BUJUMBURA, Burundi -- For the capital of a country just years removed civil war, this steamy lakeside city is surprisingly cosmopolitan. Though Burundi, according to IMF statistics, has the lowest per capita GDP in the world, no one would guess from Bujumbura's celebrated nightclubs or its colonial era Art Deco buildings. In the hills that rise from the plain of the city center, shantytowns have been razed to make room for McMansion-style houses, reflecting a growing middle class that's also on display at the city's lakeside. There, on a recent Sunday, throngs of urban Burundians, ex-pats and international travelers lounged at French-accented bars along the white sand of Lake Tanganyika -- touted as the finest inland beach in Africa.
But while the beach atmosphere did not show it, this city famed for its joie de vivre is currently on edge.

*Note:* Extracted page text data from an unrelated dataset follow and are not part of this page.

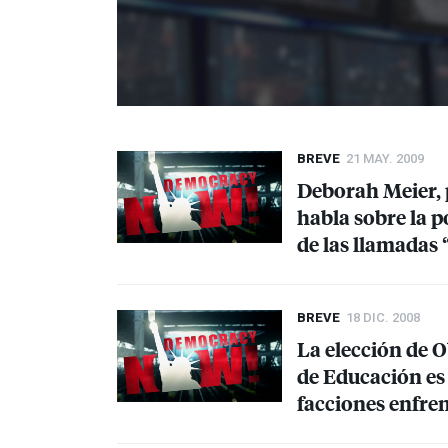
BREVE
21 MAY. 2009
Deborah Meier, 
habla sobre la p
de las llamadas 
BREVE
18 DIC. 2008
La elección de 
de Educación es
facciones enfre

On Monday, Burundians will go to the polls for the country's first direct presidential election since its decade-long ethnic conflict ended in 2003. Until recently, Monday's vote -- which falls between district elections held in May and parliamentary elections in July -- had been touted as a symbol of both Burundi's hard-earned peace and its promise as a model for African democracy. On May 10, Charles Petrie, an executive representative to U.N. Secretary-General Ban Ki-moon, told the U.N. Security Council, "We believe that successful and peaceful elections in Burundi would raise the bar and set the true standards for remarkable progress in the rest of the broader region."